Since December 8th when the Japanese language teacher had announced that the school was being closed and had admonished us that we were Canadians and to remember that our allegiance lay in Canada, our lives were becoming more and more restricted.
My father had to give up his little Kodak camera, our shelf radio, items all purchased by saving money diligently. Later my mother told me to ask the school librarian if she would like to have the boys’ dolls that my mother set out for Boy’s Day: Benkei and Ushiwakamaru, I believe they were. They were beautifully dressed in brocade with swords ready to strike. Then my piano was gone.
My father left for Road Camp in late March and my eldest brother in May. The curfew made it difficult for my mother to go bid farewell to friends when the rest of us were told to leave in September. My piano teacher’s family urged my mother to stay behind and “gambaru,” but she said she wanted to keep the family together. On our street there were two other Japanese families (all women) who had moved in together for company. My mother went to some office on Powell Street and asked that we leave for Lemon Creek with them since to be the only Japanese family left on Georgia Street was daunting.
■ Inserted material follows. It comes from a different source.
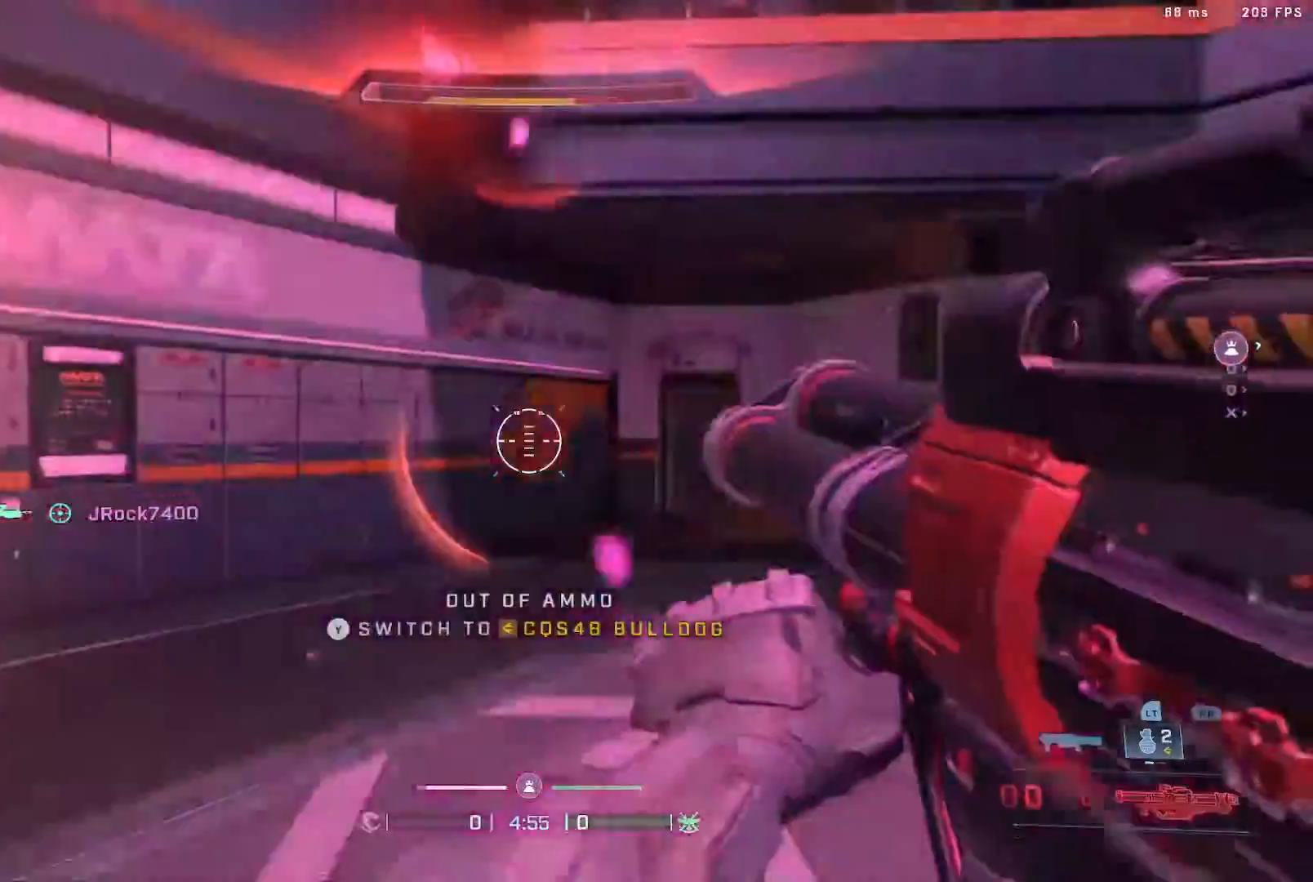
{"buttons": ["B", "L3"], "left_stick": "up", "right_stick": "left", "events": [[217, "right_stick", "down-left"], [333, "right_stick", "left"], [417, "B", "down"]]}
The neighbours received their orders but we didn’t. Then at the last minute we did. University student Teiso Uyeno, the son of my father’s closest friend came by to help. After he left, mother ordered my fifteen-year old brother to put a box around the wood-burning kitchen stove. My mother had scrimped and saved for several years to buy it and to leave it behind was more than she could bear. Although my brother insisted that we would never be allowed to take the stove, she won the argument and it was put to good use throughout our days in Lemon Creek.
The morning we left Vancouver, our Italian neighbour invited us all for breakfast. Due to the inability to communicate, there had been little interaction between the families except for sharing our home-grown vegetables, and the children playing with each other. I thought it was strange that we actually were in their house!
However, as the hours passed the next day and the hour was approaching for our departure when we had to leave for the CPR Railway station, the young men who were supposed to pick up our luggage had not come. But an ex-samurai (or descendant) came to the rescue! Mr. Okimura, a neighbour, a man too elderly to have been sent to a road camp came to check on us and realized our problem. He quickly found a solution. He located a Chinese vegetable hauler with a rickety old truck, loaded our baggage, and off they went. He soon returned to tell my mother not to worry. He had seen to it that our baggage was loaded on the train.